Print the data below word for word, starting at the very first line and ending with the line that contains "Доступная среда", that line included.

** Given data follows **

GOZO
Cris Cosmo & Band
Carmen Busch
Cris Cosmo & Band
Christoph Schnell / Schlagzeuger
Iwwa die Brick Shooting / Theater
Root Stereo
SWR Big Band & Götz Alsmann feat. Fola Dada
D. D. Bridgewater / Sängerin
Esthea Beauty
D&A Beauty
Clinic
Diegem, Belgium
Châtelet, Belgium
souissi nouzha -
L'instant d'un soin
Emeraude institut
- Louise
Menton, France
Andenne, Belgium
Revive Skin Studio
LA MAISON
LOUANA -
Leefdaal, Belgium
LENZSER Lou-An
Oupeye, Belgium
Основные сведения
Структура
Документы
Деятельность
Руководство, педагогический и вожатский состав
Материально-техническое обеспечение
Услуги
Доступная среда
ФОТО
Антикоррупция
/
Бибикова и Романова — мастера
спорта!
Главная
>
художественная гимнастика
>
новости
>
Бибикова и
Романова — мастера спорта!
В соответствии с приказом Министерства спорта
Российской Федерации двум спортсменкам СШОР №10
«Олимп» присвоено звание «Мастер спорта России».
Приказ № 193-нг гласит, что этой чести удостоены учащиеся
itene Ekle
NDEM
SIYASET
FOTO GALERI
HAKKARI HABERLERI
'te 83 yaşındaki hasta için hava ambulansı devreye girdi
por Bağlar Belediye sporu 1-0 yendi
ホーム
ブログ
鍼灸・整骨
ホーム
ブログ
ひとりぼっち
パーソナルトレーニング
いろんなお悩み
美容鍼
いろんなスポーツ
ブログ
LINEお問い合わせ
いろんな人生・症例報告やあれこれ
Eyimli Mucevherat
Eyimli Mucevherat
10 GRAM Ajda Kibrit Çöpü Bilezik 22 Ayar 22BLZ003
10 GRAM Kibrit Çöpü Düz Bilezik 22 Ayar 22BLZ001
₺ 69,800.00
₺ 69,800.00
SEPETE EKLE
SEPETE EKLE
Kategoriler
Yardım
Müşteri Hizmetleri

** End of Given data **

Result of the task
GOZO
Cris Cosmo & Band
Carmen Busch
Cris Cosmo & Band
Christoph Schnell / Schlagzeuger
Iwwa die Brick Shooting / Theater
Root Stereo
SWR Big Band & Götz Alsmann feat. Fola Dada
D. D. Bridgewater / Sängerin
Esthea Beauty
D&A Beauty
Clinic
Diegem, Belgium
Châtelet, Belgium
souissi nouzha -
L'instant d'un soin
Emeraude institut
- Louise
Menton, France
Andenne, Belgium
Revive Skin Studio
LA MAISON
LOUANA -
Leefdaal, Belgium
LENZSER Lou-An
Oupeye, Belgium
Основные сведения
Структура
Документы
Деятельность
Руководство, педагогический и вожатский состав
Материально-техническое обеспечение
Услуги
Доступная среда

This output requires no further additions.